C’est pourtant ce qui lui arriva par la faute d’un vilain Coco, un virus informatique qui s’insinua dans les chiffres, les troubla d’abord, les affola ensuite. Les uns ne cessaient de gonfler, les autres se réduisaient comme peau de chagrin. Le petit banquier en perdit le sommeil, chercha dans des euphorisants stupéfiants la possibilité de supporter le choc. Il se rendit compte bien vite que même si ce n’était pas tout à fait le siège du traitement, ces expédients n’étaient que de la poudre aux yeux.

Il perdit pied devant les dettes qui s’accumulaient, les déficits qui se creusaient, les entrées fiscales qui se perdaient dans des paradis lointains.
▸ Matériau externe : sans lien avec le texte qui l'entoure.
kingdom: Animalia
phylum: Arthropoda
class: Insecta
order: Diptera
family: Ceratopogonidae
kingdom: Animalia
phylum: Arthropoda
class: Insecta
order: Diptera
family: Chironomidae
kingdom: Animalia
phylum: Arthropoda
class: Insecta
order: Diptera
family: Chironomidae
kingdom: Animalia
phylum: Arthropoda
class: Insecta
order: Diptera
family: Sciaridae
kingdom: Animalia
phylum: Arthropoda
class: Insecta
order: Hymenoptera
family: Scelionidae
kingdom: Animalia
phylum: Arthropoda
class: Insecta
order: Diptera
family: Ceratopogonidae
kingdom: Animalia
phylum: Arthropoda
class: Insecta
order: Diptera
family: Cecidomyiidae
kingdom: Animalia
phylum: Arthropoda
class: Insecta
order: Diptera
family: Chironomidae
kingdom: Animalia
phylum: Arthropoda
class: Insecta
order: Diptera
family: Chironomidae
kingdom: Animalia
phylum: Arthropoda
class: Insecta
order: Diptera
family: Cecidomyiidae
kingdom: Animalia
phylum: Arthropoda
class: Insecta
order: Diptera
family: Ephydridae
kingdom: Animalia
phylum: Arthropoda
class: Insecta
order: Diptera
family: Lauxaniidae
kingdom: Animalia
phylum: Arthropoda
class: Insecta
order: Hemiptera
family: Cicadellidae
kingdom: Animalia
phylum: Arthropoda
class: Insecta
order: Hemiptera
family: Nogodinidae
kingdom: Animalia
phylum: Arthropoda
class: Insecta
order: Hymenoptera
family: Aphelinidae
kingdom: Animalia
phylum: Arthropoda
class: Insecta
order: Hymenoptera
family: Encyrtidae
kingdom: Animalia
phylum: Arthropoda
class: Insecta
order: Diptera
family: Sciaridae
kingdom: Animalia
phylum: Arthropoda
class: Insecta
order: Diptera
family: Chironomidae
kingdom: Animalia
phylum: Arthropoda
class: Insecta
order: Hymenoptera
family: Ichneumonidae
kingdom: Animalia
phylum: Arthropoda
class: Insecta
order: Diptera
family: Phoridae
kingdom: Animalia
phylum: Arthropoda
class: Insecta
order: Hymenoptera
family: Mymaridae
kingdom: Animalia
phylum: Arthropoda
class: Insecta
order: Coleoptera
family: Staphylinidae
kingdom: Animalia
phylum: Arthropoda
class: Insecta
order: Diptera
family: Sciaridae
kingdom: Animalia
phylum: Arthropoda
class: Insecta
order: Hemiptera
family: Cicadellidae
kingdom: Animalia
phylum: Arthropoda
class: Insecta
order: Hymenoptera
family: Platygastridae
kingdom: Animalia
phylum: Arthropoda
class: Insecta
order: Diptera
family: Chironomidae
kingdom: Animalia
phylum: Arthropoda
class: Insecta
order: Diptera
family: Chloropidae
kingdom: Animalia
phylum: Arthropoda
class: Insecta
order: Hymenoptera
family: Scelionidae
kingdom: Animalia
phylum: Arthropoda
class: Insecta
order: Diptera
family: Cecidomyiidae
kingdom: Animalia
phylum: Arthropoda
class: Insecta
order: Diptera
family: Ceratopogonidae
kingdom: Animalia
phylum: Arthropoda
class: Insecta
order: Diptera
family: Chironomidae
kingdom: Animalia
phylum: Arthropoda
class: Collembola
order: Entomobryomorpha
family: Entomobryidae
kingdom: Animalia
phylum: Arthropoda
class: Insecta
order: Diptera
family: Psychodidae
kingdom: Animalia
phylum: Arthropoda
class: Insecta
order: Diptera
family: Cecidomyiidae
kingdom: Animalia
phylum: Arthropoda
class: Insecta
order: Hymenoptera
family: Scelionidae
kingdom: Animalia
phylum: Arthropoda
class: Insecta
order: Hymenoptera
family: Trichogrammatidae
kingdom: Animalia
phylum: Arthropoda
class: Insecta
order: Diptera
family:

Il vivait là un véritable enfer de mécomptes au royaume des bourses vides et des mains tendus. Le pays était devenu une véritable cour des miracles où chacun quémandait de quoi survivre tout simplement. Le petit banquier ne pouvait pas le supporter.

Il accusa son livre de comptes de lui jouer un mauvais tour, de mentir comme le faisaient si bien tous ses collaborateurs. Il venait de perdre foi en sa religion de la croissance infinie, de la libre entreprise et du miracle de l’embauche de l’autre côté de la rue. Il lui fallait un coupable et ce ne pouvait être que le livre. La chose lui sauta aux yeux d’autant plus aisément que depuis quelque temps ils étaient toujours exorbités.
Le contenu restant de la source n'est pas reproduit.